Our love for Straucie and Bill grew to include Sandy, Mark, their children and grandchildren. Friends became like family and family like friends. As mentioned, the stroke had robbed Straucie of her ability to speak full sentences, but as we found out, she was able to sing. So sing we did! Straucie had a lovely singing voice and when she sang, many words came out clear. Together we sang her favourite hymns, and other songs including some silly ones like: Mairzy Doats which is a novelty song written and composed, in 1943, by Milton Drake, Al Hoffman, and Jerry Livingston. The songs refrain, as written on the sheet music, seems meaningless, but it is not.

Mairzy doats and dozy doats and liddle lamzy divey,

A kiddly divy too, wooden shoe…

We would both melt into giggles and laughter with the silly words. She amazed me with her ability to articulate each word, in tune and on pitch.

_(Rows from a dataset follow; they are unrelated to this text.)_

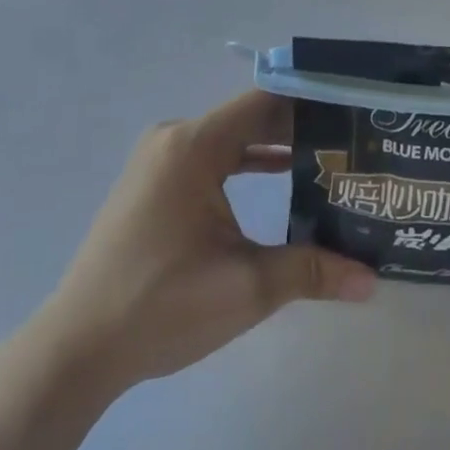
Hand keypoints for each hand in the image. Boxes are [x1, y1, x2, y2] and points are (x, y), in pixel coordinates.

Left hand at [33, 91, 374, 394]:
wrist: (78, 346)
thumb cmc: (163, 305)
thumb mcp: (247, 286)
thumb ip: (311, 270)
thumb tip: (371, 279)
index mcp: (194, 145)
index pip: (265, 103)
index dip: (311, 103)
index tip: (352, 111)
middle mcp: (174, 139)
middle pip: (249, 118)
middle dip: (300, 127)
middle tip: (351, 140)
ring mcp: (158, 160)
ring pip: (229, 138)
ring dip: (273, 146)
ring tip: (328, 157)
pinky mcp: (152, 184)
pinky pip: (209, 158)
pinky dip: (244, 163)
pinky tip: (281, 177)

In the weeks before Christmas of last year, Straucie, Sandy and I went shopping. Straucie and I purchased matching Christmas sweaters. Both of us refused to wear them until Christmas day. We sure had fun being twins for a day!

We are snowbirds, Florida is our winter home only, so in May it was time to head north and return to Canada. We bid our tearful good byes with the promise we will be returning in November. We text Bill just about everyday and send pictures of our summer adventures for their delight.

In early August, Straucie fell ill. Although everyone did all that they could, our Straucie succumbed to her illness, and on the wings of angels she passed, August 14th, 2017.

With my nose pressed against the window, we are on our way to give our final good bye to the lady that lit our hearts with the brilliant light of joyful friendship, family, and love.

Bill, Sandy, Mark, granddaughter Michelle, other family and friends, gave Straucie a celebration of life she would have been delighted with. Songs were sung. Poetry, and a letter she wrote to Bill were read at the gravesite. Personal stories shared. All of this was enveloped in the love we have and hold for friends like family, and family like friends.

We miss you Straucie, we will always hold you in our thoughts. You cozied up in our hearts, and you will forever have a soft place to be lovingly remembered. Thank you for you our beloved.